A major revision to the manufacturing process was started in 2026, a switch from mold-based appliance manufacture to 3D-printing, aimed at reducing the cost and complexity of the manufacturing process through disintermediation.

== History ==
Align Technology was founded in 1997 by Zia Chishti and Kelsey Wirth, classmates at Stanford Graduate School of Business, and began working on the development of a clear aligner. Align received FDA clearance to market the Invisalign system in 1998, and it was first marketed in 2000. Align Technology went public on January 26, 2001, on the Nasdaq Stock Market.

In March 2011 Align acquired the Israeli company Cadent for $190 million; Cadent manufactured intraoral scanners that included 3D imaging, as well as software to display the acquired images and to plan treatment.

Joseph M. Hogan joined Align in June 2015, and is CEO and president.

The company's sales reached $1 billion for the first time in 2016 and its products were being used in about 8% of people who got braces. In 2017 the company was faced with the challenge of the expiration of its patents on its Invisalign system starting in October 2017 and the beginning of generic competition.

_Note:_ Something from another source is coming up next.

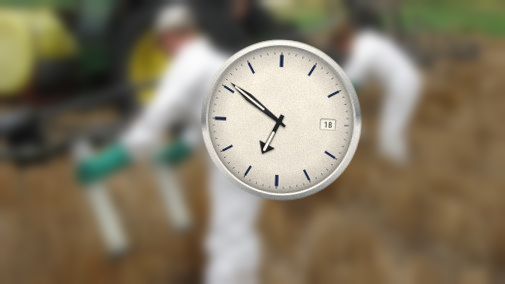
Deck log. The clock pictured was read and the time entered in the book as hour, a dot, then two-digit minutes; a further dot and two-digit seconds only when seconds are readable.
6.51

In March 2020, Align Technology announced that it has signed a definitive agreement to acquire exocad Global Holdings for approximately $418.7 million.

As of February 2023, Align Technology has assisted over 234,000 doctors and over 14.5 million patients worldwide.
In September 2023, it was announced Align Technology had acquired the Vienna-headquartered 3D printing technology and materials company, Cubicure GmbH.